- Labcorp released and announced to employees an updated lactation interruption policy following an investigation by the U.S. Department of Labor, DOL said on January 4.
- The DOL determined that supervisors at a site in Lynwood, California, failed to provide space for pumping that met the requirements of the Fair Labor Standards Act; specifically, an employee using the space provided was interrupted twice by co-workers.

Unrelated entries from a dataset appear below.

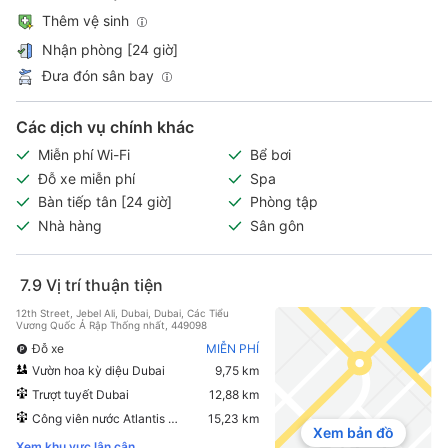
Thêm vệ sinh
Nhận phòng [24 giờ]
Đưa đón sân bay
Các dịch vụ chính khác
Miễn phí Wi-Fi
Bể bơi
Đỗ xe miễn phí
Spa
Bàn tiếp tân [24 giờ]
Phòng tập
Nhà hàng
Sân gôn
7.9
Vị trí thuận tiện
12th Street, Jebel Ali, Dubai, Dubai, Các Tiểu
Vương Quốc Ả Rập Thống nhất, 449098
Đỗ xe
MIỄN PHÍ
Vườn hoa kỳ diệu Dubai
9,75 km
Trượt tuyết Dubai
12,88 km
Công viên nước Atlantis Aquaventure
15,23 km
Xem bản đồ
Xem khu vực lân cận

Labcorp has agreed to provide a private area with door notification to prevent intrusions and has also revised its policy on the matter.

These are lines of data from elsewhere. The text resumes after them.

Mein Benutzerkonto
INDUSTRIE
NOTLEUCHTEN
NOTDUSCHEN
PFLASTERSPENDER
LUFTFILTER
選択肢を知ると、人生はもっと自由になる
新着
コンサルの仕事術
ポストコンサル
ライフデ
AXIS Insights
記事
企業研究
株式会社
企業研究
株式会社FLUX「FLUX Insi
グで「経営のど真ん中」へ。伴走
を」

- “Employers who do not provide designated space as required by law create a barrier for women who are eager and ready to return to the workforce,” said the district director of the wage and hour division, Richard Blaylock, in a statement. “Employers must provide breastfeeding mothers with a place – even temporary – to express their milk.”
Overview of the dive:
the FLSA requires that employers with 50 or more employees provide reasonable downtime for an employee to express milk for a nursing child for one year after the child’s birth “whenever that employee needs to express the milk” . Employers must also provide a place to do so that is not a bathroom and is out of sight and safe from intrusion by co-workers and the public, according to the law.

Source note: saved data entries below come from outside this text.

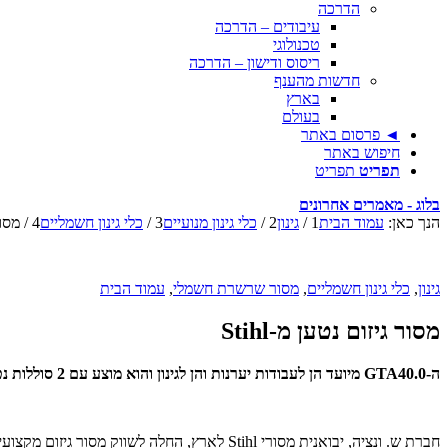
הדרכה
עיבודים – הדרכה
טכנולוגי
ריסוס ודישון – הדרכה
חדשות מהענף
בארץ
בעולם
◄ פרסום באתר
חיפוש באתר
תפריט
תפריט
בלוג - מאמרים אחרונים
הנך כאן:
עמוד הבית
1
/
גינון
2
/
כלי גינון מנועיים
3
/
כלי גינון חשמליים
4
/
מסור 
גינון
,
כלי גינון חשמליים
,
מסור שרשרת חשמלי
,
עמוד הבית
מסור גיזום נטען מ-Stihl
ה-GTA40.0 מיועד הן לעבודות יערנות והן לגינון והוא מוצע עם 2 סוללות נטענות ומטען במזוודה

These requirements have been in place for over a decade and the DOL regularly enforces them. Bank of America agreed to make adjustments similar to Labcorp in 2020 following DOL investigation; a year earlier, a Texas consulting firm agreed in a settlement with the agency to pay $22,000 in back wages and damages to a nursing mother who quit after being forced to express her milk in a parking lot accessible to other employees and the public.
Beyond compliance with federal (and sometimes state or local) law, supporting employees who are nursing and breastfeeding can go a long way to improving workplace equity and inclusion, experts say previously said HR Dive.